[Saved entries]
☆ ☆ ☆ ☆ ☆
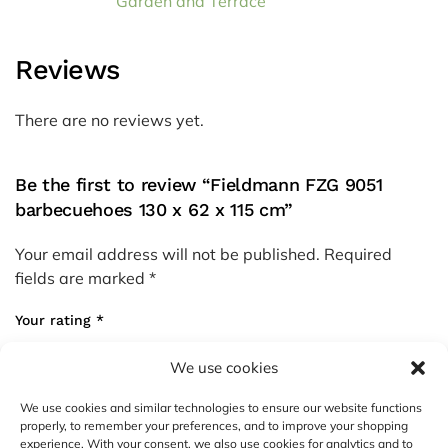
Garden and Terrace
Reviews
There are no reviews yet.
Be the first to review “Fieldmann FZG 9051
barbecuehoes 130 x 62 x 115 cm”
Your email address will not be published.
Required
fields are marked
*
Your rating
*
We use cookies
Your review
*
We use cookies and similar technologies to ensure our website functions
properly, to remember your preferences, and to improve your shopping
experience. With your consent, we also use cookies for analytics and to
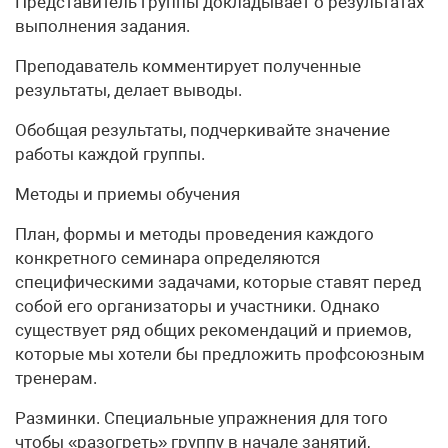
Представитель группы докладывает о результатах
выполнения задания.
Преподаватель комментирует полученные
результаты, делает выводы.
Обобщая результаты, подчеркивайте значение
работы каждой группы.
Методы и приемы обучения
План, формы и методы проведения каждого
конкретного семинара определяются
специфическими задачами, которые ставят перед
собой его организаторы и участники. Однако
существует ряд общих рекомендаций и приемов,
которые мы хотели бы предложить профсоюзным
тренерам.
Разминки. Специальные упражнения для того
чтобы «разогреть» группу в начале занятий,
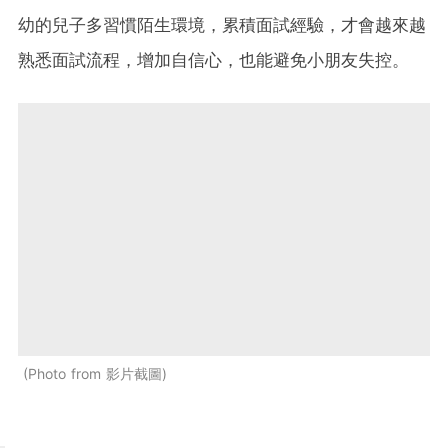
幼的兒子多習慣陌生環境，累積面試經驗，才會越來越
熟悉面試流程，增加自信心，也能避免小朋友失控。
Photo from 影片截圖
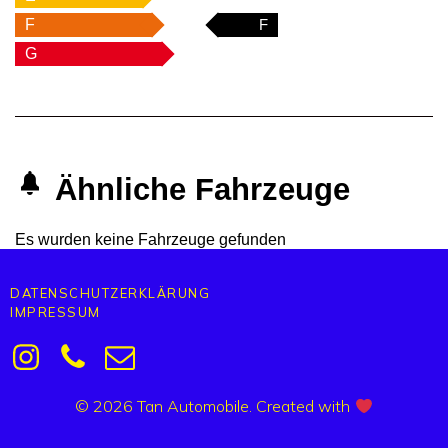
F
F
G
Ähnliche Fahrzeuge
Es wurden keine Fahrzeuge gefunden
DATENSCHUTZERKLÄRUNG
IMPRESSUM
© 2026 Tan Automobile. Created with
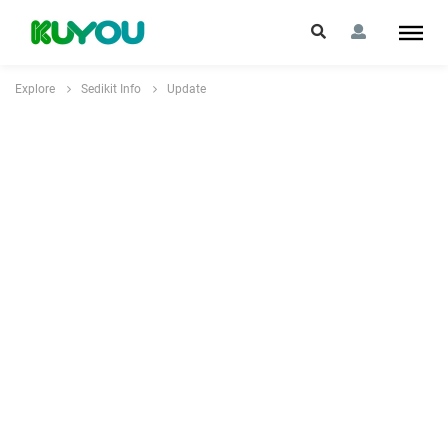
Explore
Sedikit Info
Update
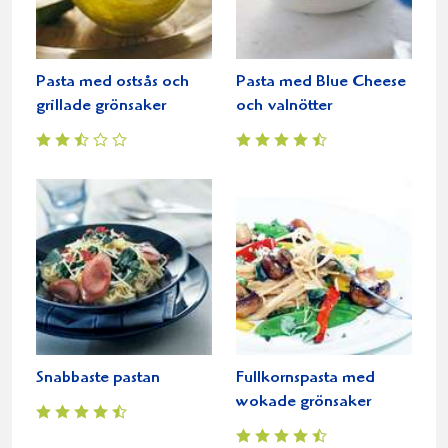
Pasta med ostsås och
Pasta med Blue Cheese
grillade grönsaker
och valnötter
Snabbaste pastan
Fullkornspasta med
wokade grönsaker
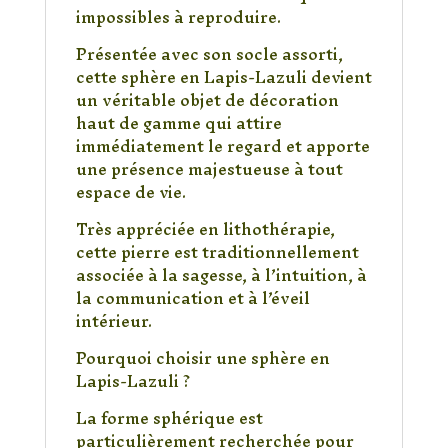
impossibles à reproduire.
Présentée avec son socle assorti,
cette sphère en Lapis-Lazuli devient
un véritable objet de décoration
haut de gamme qui attire
immédiatement le regard et apporte
une présence majestueuse à tout
espace de vie.
Très appréciée en lithothérapie,
cette pierre est traditionnellement
associée à la sagesse, à l’intuition, à
la communication et à l’éveil
intérieur.
Pourquoi choisir une sphère en
Lapis-Lazuli ?
La forme sphérique est
particulièrement recherchée pour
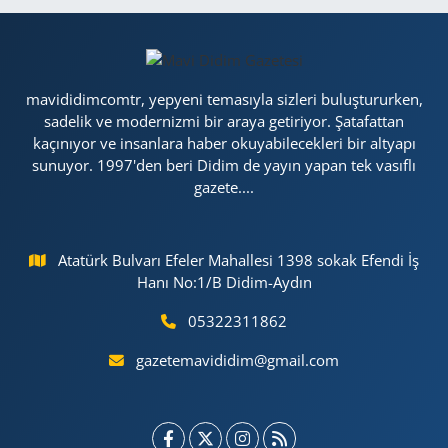
mavididimcomtr, yepyeni temasıyla sizleri buluştururken,
sadelik ve modernizmi bir araya getiriyor. Şatafattan
kaçınıyor ve insanlara haber okuyabilecekleri bir altyapı
sunuyor. 1997'den beri Didim de yayın yapan tek vasıflı
gazete....
Atatürk Bulvarı Efeler Mahallesi 1398 sokak Efendi İş
Hanı No:1/B Didim-Aydın
05322311862
gazetemavididim@gmail.com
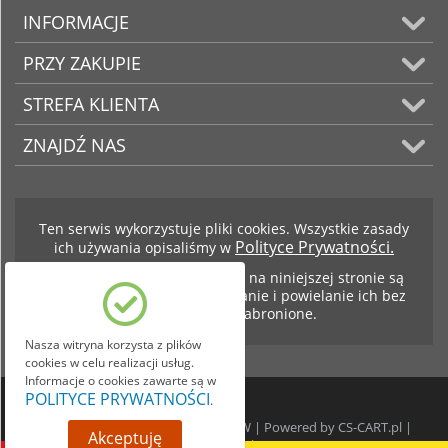
INFORMACJE
PRZY ZAKUPIE
STREFA KLIENTA
ZNAJDŹ NAS
Ten serwis wykorzystuje pliki cookies. Wszystkie zasady
Polityce Prywatności.
ich używania opisaliśmy w
Teksty i zdjęcia znajdujące się na niniejszej stronie są
własnością firmy BCS. Kopiowanie i powielanie ich bez
zezwolenia jest zabronione.
Nasza witryna korzysta z plików
cookies w celu realizacji usług.
Informacje o cookies zawarte są w
POLITYCE PRYWATNOŚCI
.
© 1999-2026 BCS SKRZYNIE BIEGÓW | Powered by
CS-CART.pl
|
Akceptuję
GEOGIS.pl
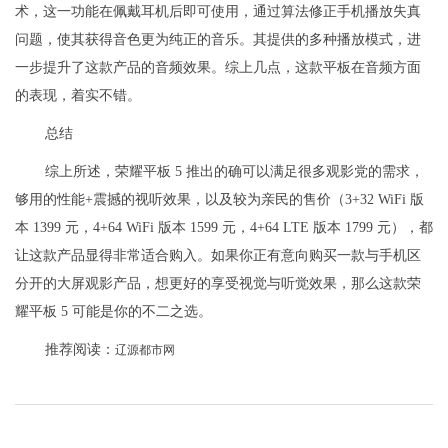
术，这一功能在佩戴耳机后即可使用，通过算法修正手机播放失真
问题，使其获得音色更为纯正的音乐。其提供的多种播放模式，进
一步提升了这款产品的音频效果。综上几点，这款平板在音频方面
的表现，着实不错。
总结
综上所述，荣耀平板 5 推出的确可以满足很多观影党的需求，
够用的性能+震撼的视听效果，以及较为亲民的售价（3+32 WiFi 版
本 1399 元，4+64 WiFi 版本 1599 元，4+64 LTE 版本 1799 元），都
让这款产品显得非常适合购入。如果你正有意向购买一款与手机区
分开的大屏观影产品，想更好的享受视觉与听觉效果，那么这款荣
耀平板 5 可能是你的不二之选。
推荐阅读：
辽源都市网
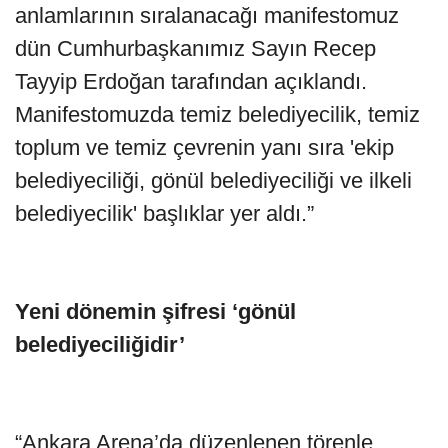
anlamlarının sıralanacağı manifestomuz
dün Cumhurbaşkanımız Sayın Recep
Tayyip Erdoğan tarafından açıklandı.
Manifestomuzda temiz belediyecilik, temiz
toplum ve temiz çevrenin yanı sıra 'ekip
belediyeciliği, gönül belediyeciliği ve ilkeli
belediyecilik' başlıklar yer aldı.”
Yeni dönemin şifresi ‘gönül
belediyeciliğidir’
“Ankara Arena’da düzenlenen törenle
☆ ☆ ☆ ☆ ☆
Requirement | Every line above that includes the word "Lazuli" must appear in the answer.

Response box |
cette sphère en Lapis-Lazuli devient
Lapis-Lazuli ?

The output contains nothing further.